Dr Jac Saorsa, Artist-in-Residence//

‘I tell him all about Cyprus, and Lisbon, and Costa Rica … I tell him about the small town on the Caribbean coast called Puerto Viejo, where the jungle meets the sea with only a dirt road and a beach of pure black carbon sand in between … He says he’s never been to Costa Rica, but he would like to go …’

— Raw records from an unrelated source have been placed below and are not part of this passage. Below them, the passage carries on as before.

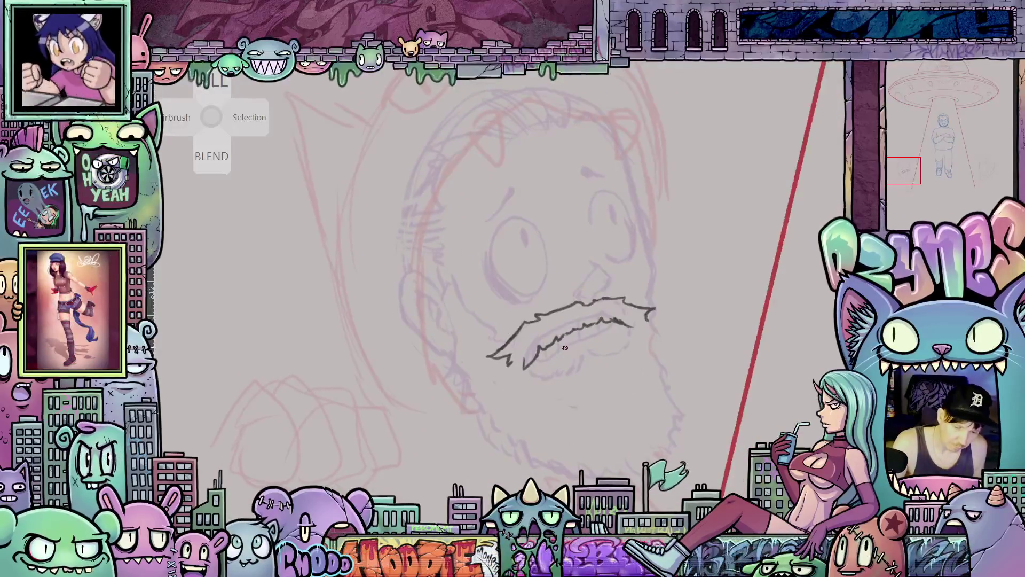
pyautogui.moveTo(534, 363); pyautogui.dragTo(556, 356)
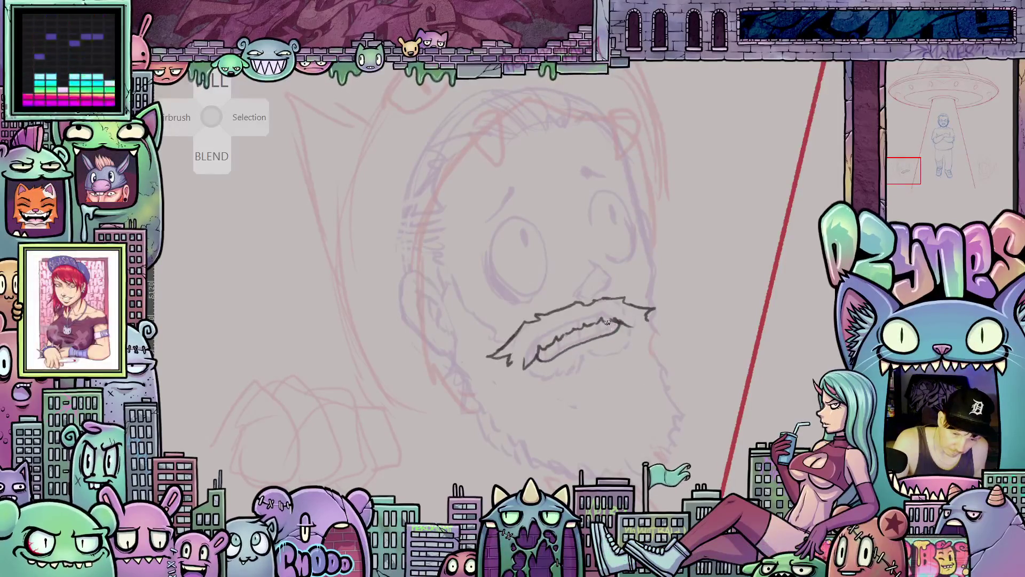
pyautogui.moveTo(597, 324)
pyautogui.mouseDown()
pyautogui.moveTo(596, 339)
pyautogui.moveTo(564, 342)
pyautogui.moveTo(546, 360)
pyautogui.moveTo(616, 335)
pyautogui.mouseUp()
# Ink the jagged lower lip and the bristly beard edge at the mouth's right corner
pyautogui.moveTo(613, 397); pyautogui.dragTo(634, 438)
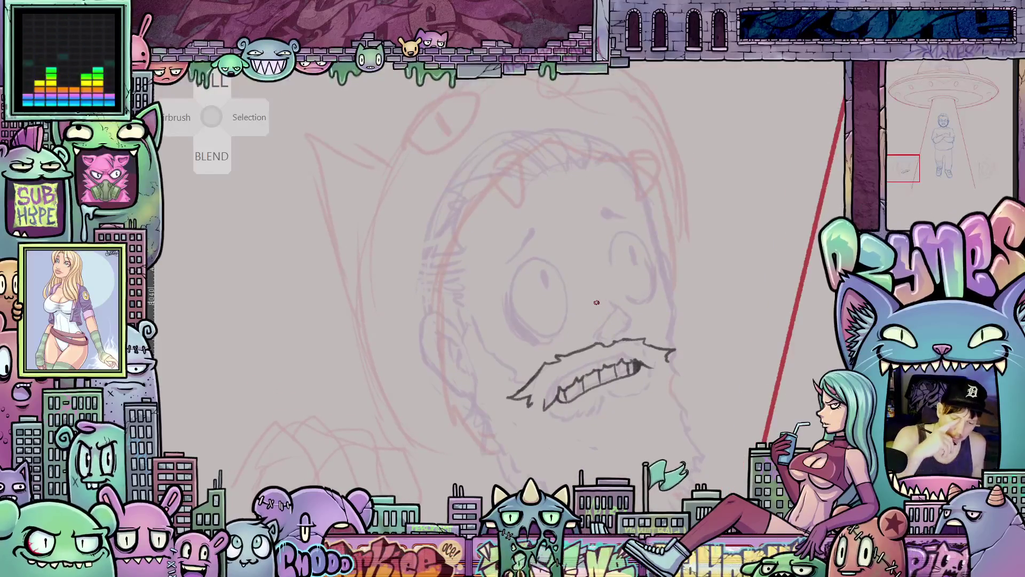
pyautogui.scroll(-3, 608, 315)
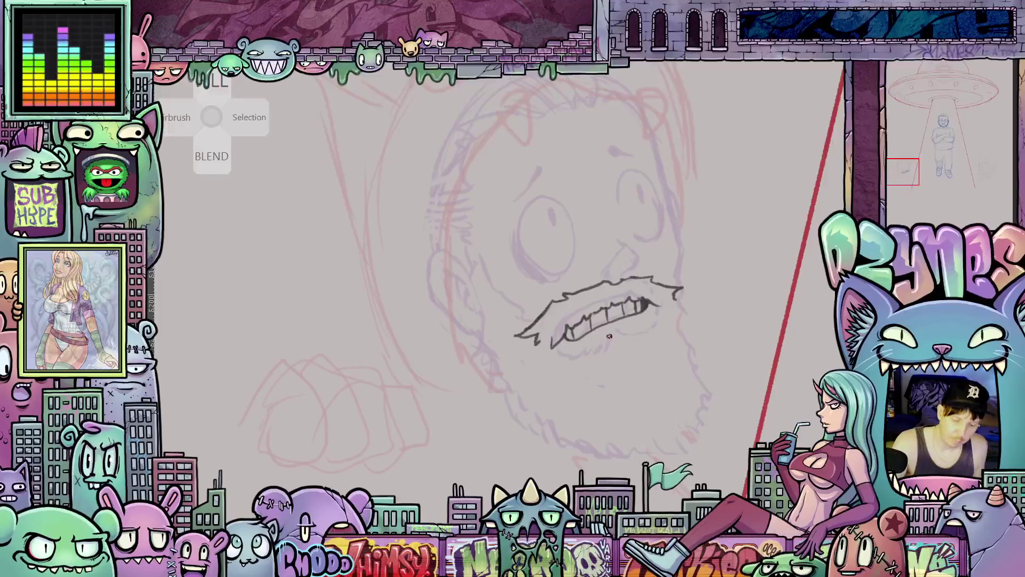
pyautogui.moveTo(610, 335)
pyautogui.mouseDown()
pyautogui.moveTo(602, 351)
pyautogui.moveTo(570, 356)
pyautogui.moveTo(557, 339)
pyautogui.mouseUp()
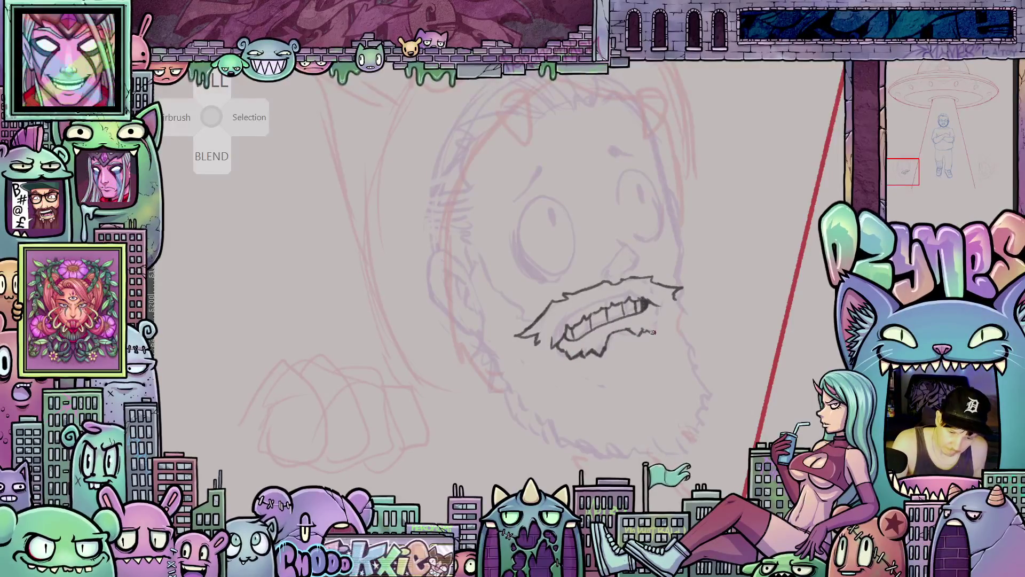
pyautogui.moveTo(660, 315)
pyautogui.mouseDown()
pyautogui.moveTo(668, 370)
pyautogui.moveTo(628, 398)
pyautogui.moveTo(632, 409)
pyautogui.mouseUp()
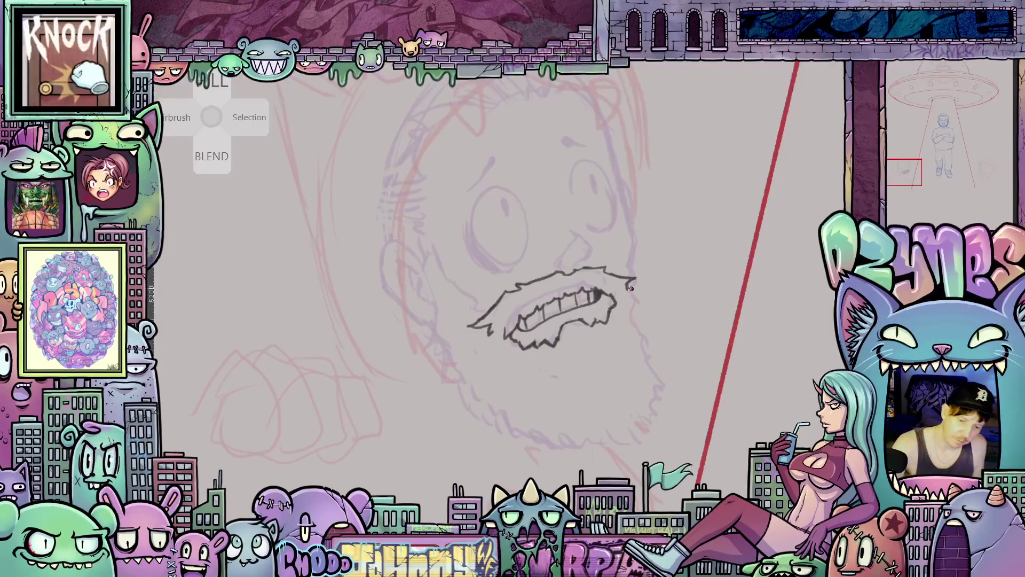
pyautogui.moveTo(635, 295); pyautogui.dragTo(627, 309)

In retrospect, as I talked with B in his dimly lit room on the cancer ward, I was not fully aware of the nature, the malevolence of myelofibrosis. Naturally , I looked it up after our conversation and found that B was obviously very ill and the prognosis was poor. I discovered that myleiopfibrosis is a serious bone marrow disorder, a rare form of chronic leukaemia, a cancer that attacks the tissues that produce blood cells in the body. The condition usually develops very slowly and often there are few signs or symptoms to suggest anything is wrong, but, as the production of normal blood cells becomes increasingly disturbed, the patient tires more easily, becomes weak and short of breath. The enlargement of the spleen causes pain and bloating below the ribs and night sweats and fever are common. The patient will begin to bruise very easily and bleed excessively from even the smallest injury as the condition worsens, and the onset of painful bones and joints follows escessive scarring in the bone marrow. Death usually occurs because of eventual bone marrow failure, or because the partient’s condition deteriorates into acute myloid leukaemia. More indirect causes of death caused by myelofibrosis are hiogh blood pressure, heart failure, or cachexia (wasting of the body due to serious illness.)